A member of staff knocked on his door a little later and brought him everything he needed: toothbrush, toothpaste, floss, deodorant, even hotel-branded nail clippers and a shaving kit.

So he finished getting ready and headed downstairs. He pulled up the hoodie because he was bruised to hell and didn’t want people staring at him. They still stared, some more subtly than others, but it was about his hiding his face and not the state of it. He could deal with that by pretending he didn’t care and belonged here. Acting was much easier when nobody could meet his gaze too.

He waited in the lobby, glancing every now and then at the TV screen between two large potted ferns. It was set to silent. As the Opposition leader talked with unbridled disdain on the screen, the subtitles ran along the bottom, hopelessly behind what was being said and comically misspelt. It was about Brexit, austerity, pension payment adjustment, the controversial scrapping of the “luxury” green tax, and the ongoing battle over increasing the top earner income rate to fifty-one percent, interspersed with footage from riots in Portsmouth, Newcastle, Liverpool, and Birmingham. The social unrest had only grown worse, and Brooklyn was almost relieved he didn’t have to police it anymore. After first a decade of austerity and then another five years of all-out crisis and populist rule, confidence that the government actually had a working solution seemed to have dwindled to nothing.

“Looks familiar?”

Brooklyn shook himself and glanced back. Nathaniel. The man’s uncanny ability to sneak up on him felt less threatening now. When he had the option to punch him out, in other words.

“It does.” Brooklyn stood. “Where are we going?”

“There’s a relaxed brasserie not far away. Eric recommended its full English.”

“I could do with one of those.”

“He figured.” Nathaniel walked by his side out of the hotel, subtly leading him towards the Jag parked opposite. When they began to cross the road, Eric emerged from the driver’s seat and opened the door for them. Brooklyn found himself smiling back when Eric grinned at him with a mix of happiness and pride. He’d always liked Eric more than any security guard deserved.

“We’ll go for that full English, Eric.”

“At once, sir.” Eric closed the door behind them and took his seat again.

Brooklyn gazed out of the window into a surprisingly bright London day. Tourists were streaming out of the Tube station, shoppers balanced mobile phones and oversized bags and paper coffee cups, and two primary school teachers were counting their charges after getting off a bus.

That distance was still there. That feeling that he didn’t belong. That these weren’t really his people. Brooklyn shook his head and hoped to hell that feeling would pass.

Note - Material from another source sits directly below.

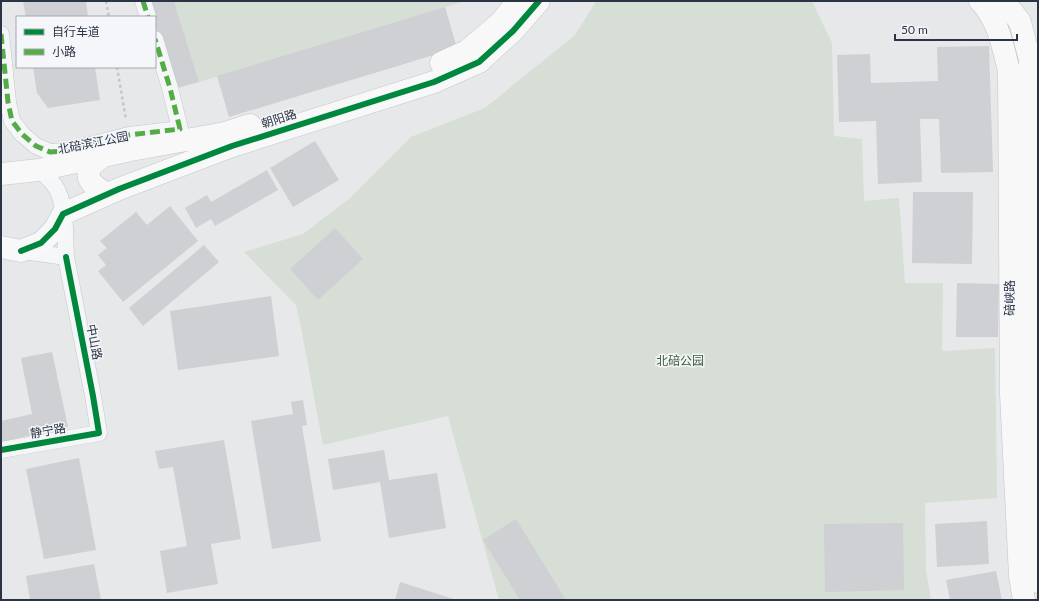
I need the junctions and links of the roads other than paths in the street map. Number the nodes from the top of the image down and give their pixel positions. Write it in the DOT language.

“So, how are you feeling?”

“Sore.” Brooklyn pushed the hood back. Nathaniel had seen him in worse states.

“If you need painkillers, I got some in the car.” Eric stopped at a red light and turned in the seat.

“I should have got a bag of frozen peas. It’s not the worst I’ve had.”

Though it’s the first time in three years that I can doctor myself.

“Does it hurt bad?” Nathaniel lifted his hand, but then lowered it again. No uninvited touches, although Nathaniel was clearly still getting used to that polite distance between them.